On 23 August, Insider reported that Dr Oz’s communications adviser, Rachel Tripp, had been quoted as saying that if the Pennsylvania lieutenant governor “had ever eaten a vegetable in his life, then maybe he wouldn’t have had a major stroke and wouldn’t be in the position of having to lie about it constantly.”
Dr Oz’s campaign, however, seems to be digging their own heels in the sand, releasing another statement on Wednesday about Mr Fetterman declining to debate his opponent that appeared, once again, to make light of the Democratic candidate’s health.
In a list of the the “Top 10 Reasons John Fetterman Pulled Out of KDKA-TV Debate”, the campaign ranks number five as being because he “might accidentally reveal a health condition that’s worse than previously disclosed!”
The ongoing attacks, regardless of the source, don’t seem to be helping the Republican candidate’s campaign, as recent polling shows the Democratic incumbent outpacing Dr Oz, including recent surveys from Emerson College and Franklin and Marshall College.
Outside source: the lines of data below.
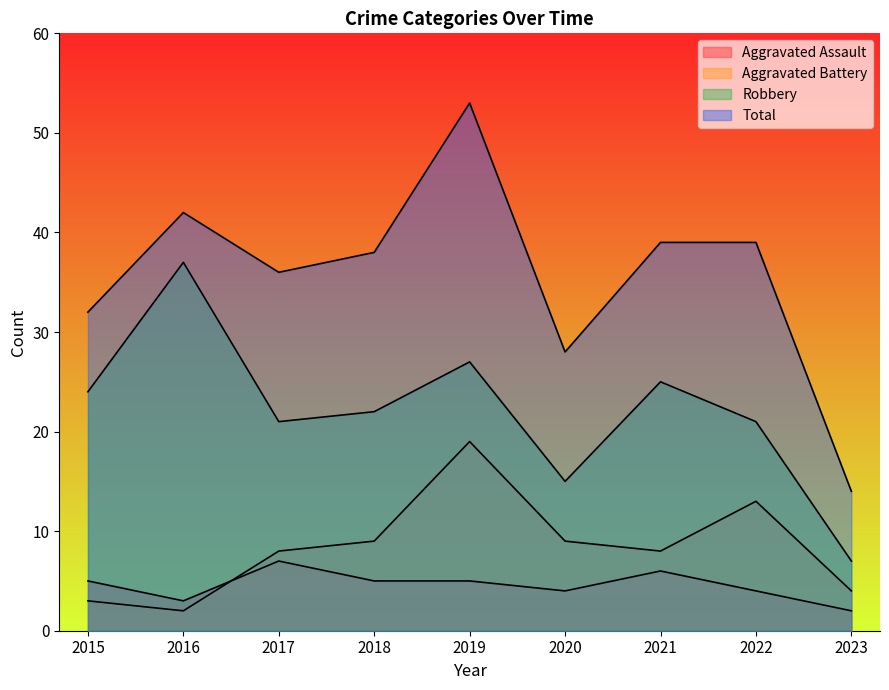

At 2022, list the series in order from largest to smallest.

Total, Robbery, Aggravated Battery, Aggravated Assault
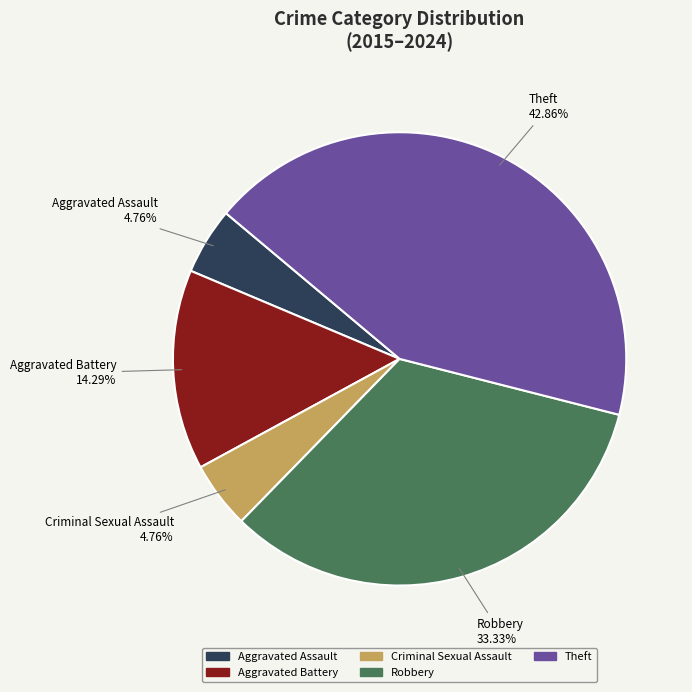

The Criminal Sexual Assault slice represents 12% of the pie. True or false?

False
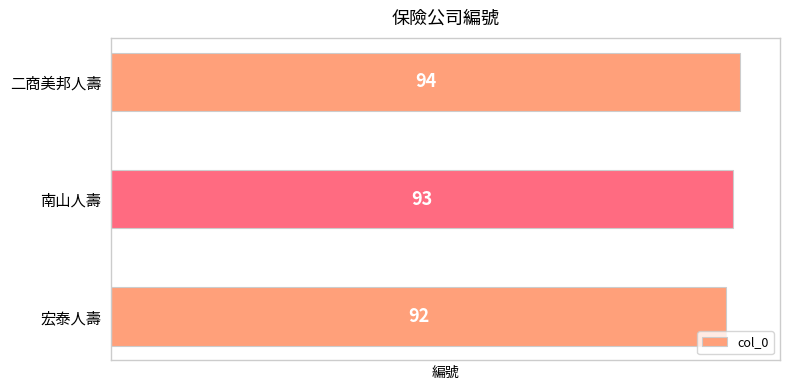

How many values are between 92 and 94?

3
Outside of the polls, Mr Fetterman’s fundraising efforts have similarly benefited from Dr Oz’s political gaffes. In a recent stint where the TV doctor attempted to slight Joe Biden’s economic recovery by showing a video of himself grocery shopping for crudite, he garbles the name of the supermarket and misstates the prices of the items he clumsily stacks into his arms.
This widely panned video, according to Mr Fetterman’s campaign manager Brendan McPhillips, raked in the team half a million dollars in just 24 hours with $65,000 coming in from a campaign sticker that read: “Wegners: Let them eat Crudité.”